Total: 1 Hour, 40 Minutes

1. In a medium bowl, mix 1/4 cup lemon juice, the olive oil, 2 tbsp. ginger, 1 1/2 tbsp. garlic, 3/4 tsp. salt, the sugar, and 1/2 tsp. chile flakes. Add shrimp and mix to coat. Cover and chill about 1 hour, stirring once or twice.

2. Meanwhile, combine mayon­naise, remaining 1/4 cup lemon juice, 2 tbsp. ginger, 1 1/2 tbsp. garlic, 3/4 tsp. salt, 1/2 tsp. chile flakes, and 1 cup cilantro in a food processor. Whirl until smooth. Scrape aioli into a small bowl, cover, and chill until ready to use.

________________________

→ **Task a**
In the recipe, how long does the shrimp chill after being coated?

________________________

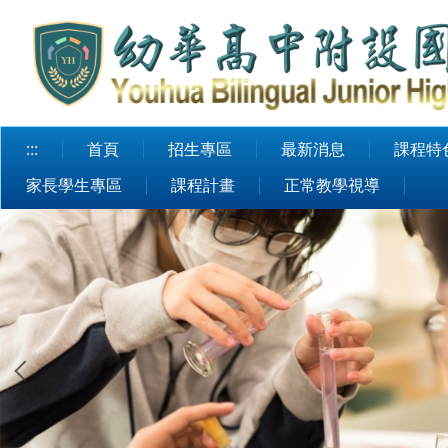
跳
到
主
要
內
容
:::
首頁
招生專區
最新消息
課程特
區
家長學生專區
課程計畫
正常教學視導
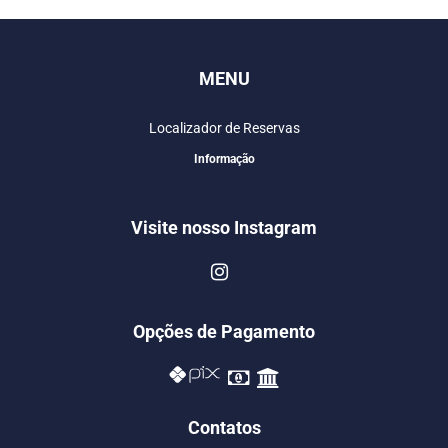
MENU
Localizador de Reservas
Informação
Visite nosso Instagram
Opções de Pagamento
Contatos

________________________

→ **Task b**
Copy every line of the rows above exactly as they appear, but leave out the pictures.

→ **Written answer a**
About 1 hour, stirred once or twice.

→ **Written answer b**
跳
到
主
要
內
容
:::
首頁
招生專區
最新消息
課程特
區
家長學生專區
課程計畫
正常教學視導
MENU
Localizador de Reservas
Informação
Visite nosso Instagram
Opções de Pagamento
Contatos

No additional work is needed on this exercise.